All in all a pretty decent offering, and certainly better than the slew of commercial Christmas cartoon crap that’s out there. But in the end I think a little less ‘Twas the Fight Before Christmas would have been a lot more.

“Mr. Magoo’s Christmas Carol” – Review

Unsightly Christmas Movie

I swear to God, if I hear “razzleberry dressing” once more I’m going to scream.

Originally broadcast in 1962, Mr. Magoo’s Christmas Carol was the first animated holiday special made solely for TV. Jim Backus voices the UPA character as he plays Scrooge on Broadway.

Things begin with your typical Magoo-ish sight (or lack thereof) gags, but quickly move to a very standard performance of Dickens’ classic, and, oddly enough, it’s the faithful rendition that really cheesed me off.

Where’s the fun?! Not once in the entire Christmas Carol portion is Magoo really Magoo. I mean he’s counting stacks of coins for crying out loud! Somehow Magoo is able to give a brilliant performance on stage, but once he’s off he’s back to walking into the women’s’ dressing room?! What gives?!

Honestly, what’s the point of having a Magoo special if you’re not going to take advantage of the comic possibilities? Why not just do a non-Magoo version and save me the disappointment? (Gerald McBoing-Boing as Tiny Tim is irritating too, but still not as bad as Magoo.)

WHAT IS ASKED =
a: Answer these about the review:
(i) In what year was the special first broadcast?
(ii) Who voices the title character?
(iii) Who plays Tiny Tim?
b: Reproduce everything in the review from "All in all a" down to "going to scream.".
c: Using the review, explain why the faithful version of Dickens' story annoyed the reviewer.
The lines that come next have nothing to do with the review.

SUPPLIED DATA =
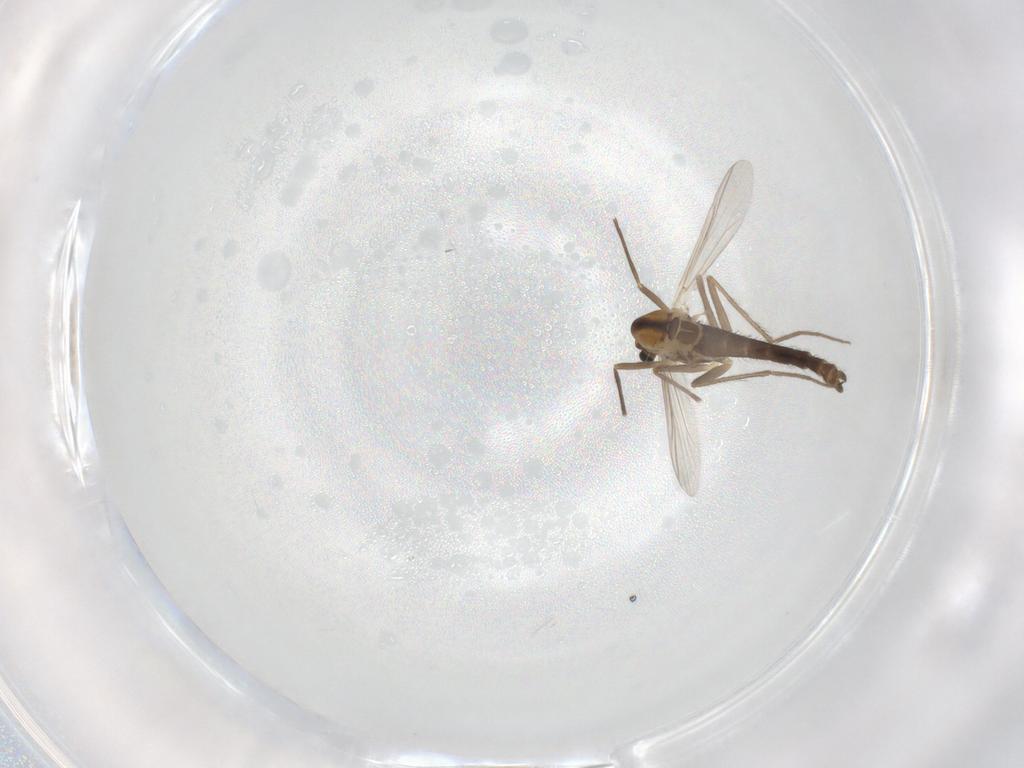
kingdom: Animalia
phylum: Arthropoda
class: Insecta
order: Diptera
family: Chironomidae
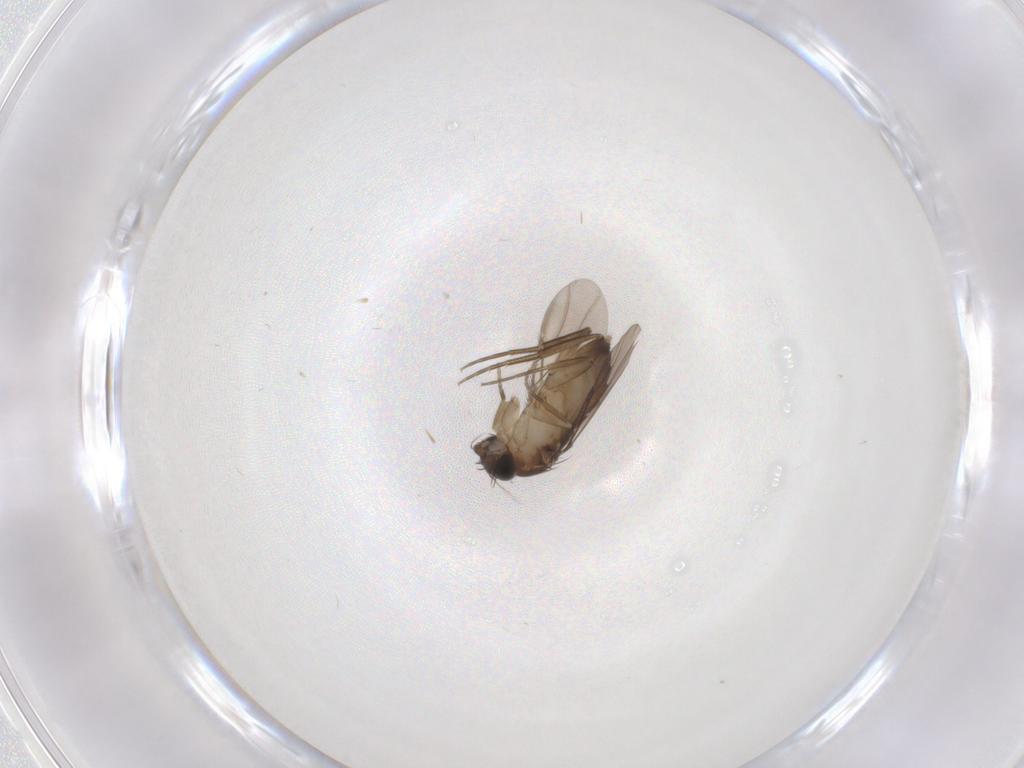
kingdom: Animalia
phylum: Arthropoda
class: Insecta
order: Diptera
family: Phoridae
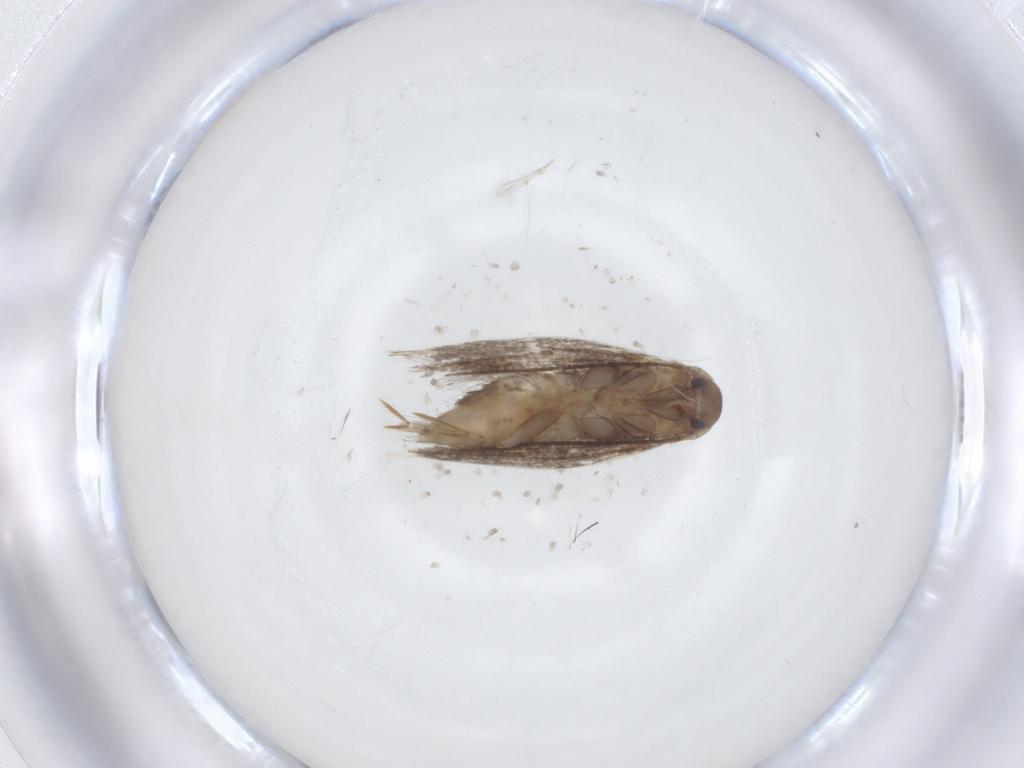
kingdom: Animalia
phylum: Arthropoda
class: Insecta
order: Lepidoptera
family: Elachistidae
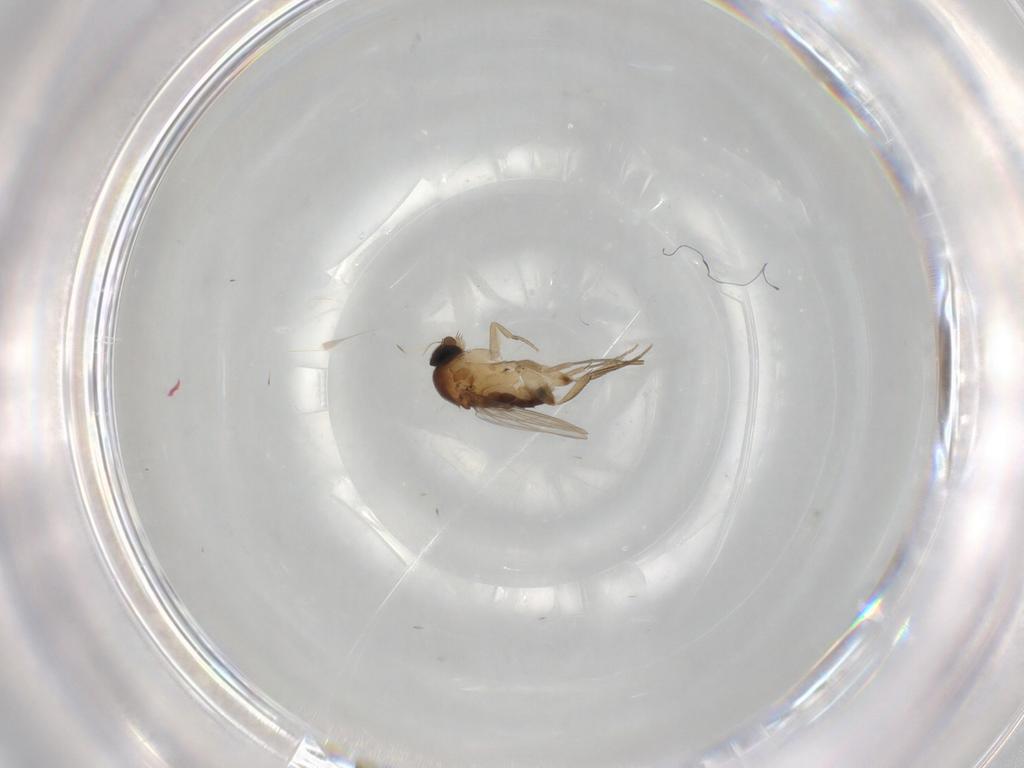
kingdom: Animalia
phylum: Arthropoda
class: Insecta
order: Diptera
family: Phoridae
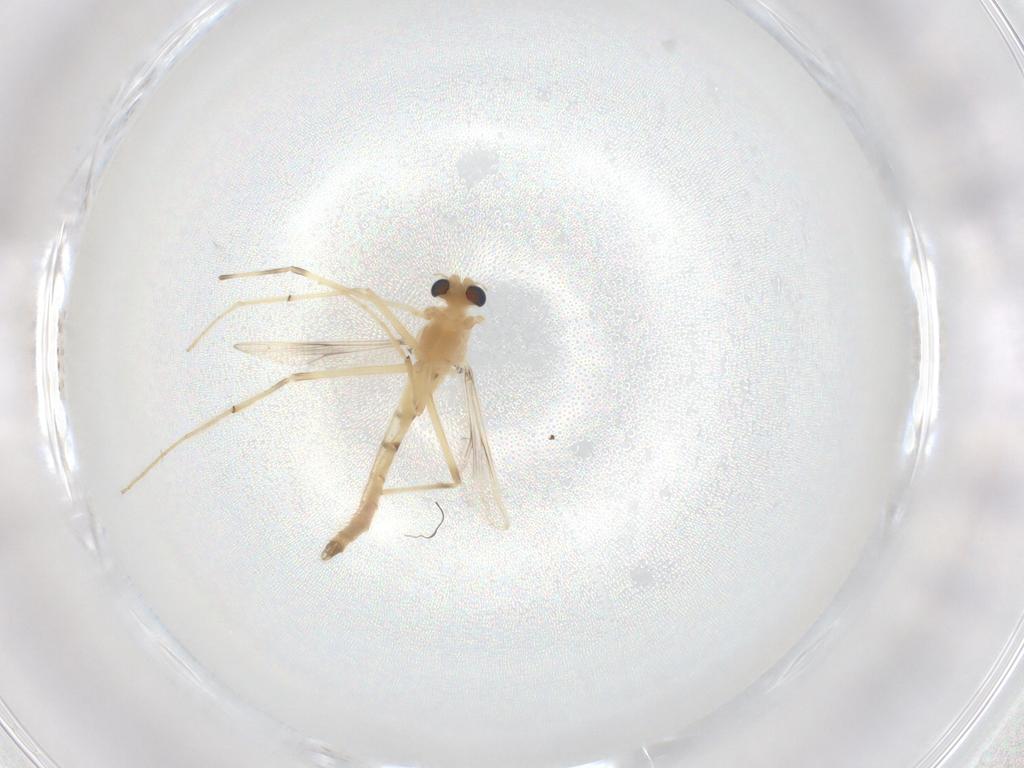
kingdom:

EXPECTED OUTPUTS =
a:
(i) 1962
(ii) Jim Backus
(iii) Gerald McBoing-Boing

b:
All in all a pretty decent offering, and certainly better than the slew of commercial Christmas cartoon crap that’s out there. But in the end I think a little less ‘Twas the Fight Before Christmas would have been a lot more.

“Mr. Magoo’s Christmas Carol” – Review

Unsightly Christmas Movie

I swear to God, if I hear “razzleberry dressing” once more I’m going to scream.

c: In the Christmas Carol part, Magoo is never really Magoo. He even counts stacks of coins, so the special doesn't use the comic possibilities of having Magoo in it.